Monday, November 17, 2025

The Rise and Fall of Theranos

What happened

In the early 2000s, Elizabeth Holmes founded Theranos, a Silicon Valley startup that promised to revolutionize blood testing.
Its pitch was irresistible: with just a few drops of blood from a finger prick, Theranos claimed it could run hundreds of medical tests quickly and cheaply — disrupting an industry dominated by established laboratories.

Holmes raised over $700 million from high-profile investors and assembled a board filled with former U.S. secretaries of state, generals, and CEOs. The company was valued at $9 billion, and Holmes became the youngest self-made female billionaire on paper.

But behind the scenes, the technology didn’t work.

Theranos couldn’t perform most tests accurately on its own devices (called Edison). In many cases, the company secretly used conventional machines from other manufacturers while publicly claiming its system was revolutionary. Employees who questioned results or raised ethical concerns were silenced or dismissed.
Clinical data were withheld, regulatory warnings ignored, and internal quality failures hidden even from the board.

In 2015, investigative journalist John Carreyrou from The Wall Street Journal began exposing the inconsistencies.
By 2018, the SEC charged Theranos, Holmes, and her COO Sunny Balwani with massive fraud for misleading investors, doctors, and patients. Both were later convicted and sentenced to prison in 2022–2023.

Holmes and Balwani were also ordered to pay $452 million in restitution to victims. The company was dissolved.

Why it matters

Theranos wasn’t just a fraud — it was a systemic failure of governance, due diligence, and culture.
It’s a cautionary tale about how the “fake it until you make it” mindset can cross a moral line when transparency and scientific integrity are replaced by storytelling and ambition.

The warning signs were there:

  • Claims without data: No peer-reviewed studies or reproducible evidence.
  • A culture of secrecy: Employees signed strict NDAs; information was siloed.
  • A prestigious but uninformed board: Few directors had medical or technical expertise.
  • Investors blinded by hype: Due diligence focused on vision and branding, not proof.
  • Governance failure: No internal audit, ethics committee, or independent validation process.

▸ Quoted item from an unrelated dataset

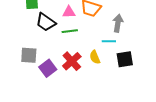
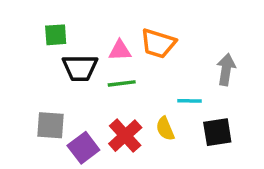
black trapezoid: (46, 22) -> (80, 68), turned -35
gray arrow: (118, 23) -> (226, 70), moved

Lessons learned for startups and investors

For startups

  1. Evidence before promotion. No public claim without documented validation.
  2. Independent oversight. Create a small integrity or technical committee with access to raw data.
  3. Protect internal dissent. Transparency is a control mechanism, not a threat.
  4. Separate storytelling from science. Marketing can’t approve technical claims.
  5. Governance isn’t bureaucracy — it’s a safety system.

For investors

  1. Diligence the proof, not the pitch. Ask for test protocols, validation data, and third-party reviews.
  2. Talk to skeptics. Speak with ex-employees and technical experts, not just founders.
  3. Require governance. Insist on audit rights, validation milestones, and claim accountability.

Move fast, but never crash: how Naltilia helps

Startups scale at speed — and compliance often lags behind.
Naltilia helps companies build ethical, evidence-based governance without slowing innovation.

With Naltilia, companies can:

  • Consolidate risk maps and control dashboards, showing where compliance gaps exist and what’s being done.
  • Assign and monitor actions across teams, linking them to deadlines and supporting documentation.
  • Record whistleblower and red-flag reports, ensuring concerns are investigated and lessons tracked.
  • Generate instant board or investor reports with progress indicators, risk exposure, and control effectiveness.

Naltilia’s approach is simple: AI accelerates, humans validate.
The platform lets growing companies move fast — but with structure, traceability, and integrity.


Because the goal isn’t to cross the finish line spotless — it’s to get there without crashing.

The takeaway

Theranos is not only a story about deception; it’s a lesson about the fragility of trust.

Innovation moves the world forward, but trust keeps it stable.
Compliance and governance are not the brakes of a company — they are the steering and the seatbelt.

Moving fast is good.
Moving fast and staying true is better.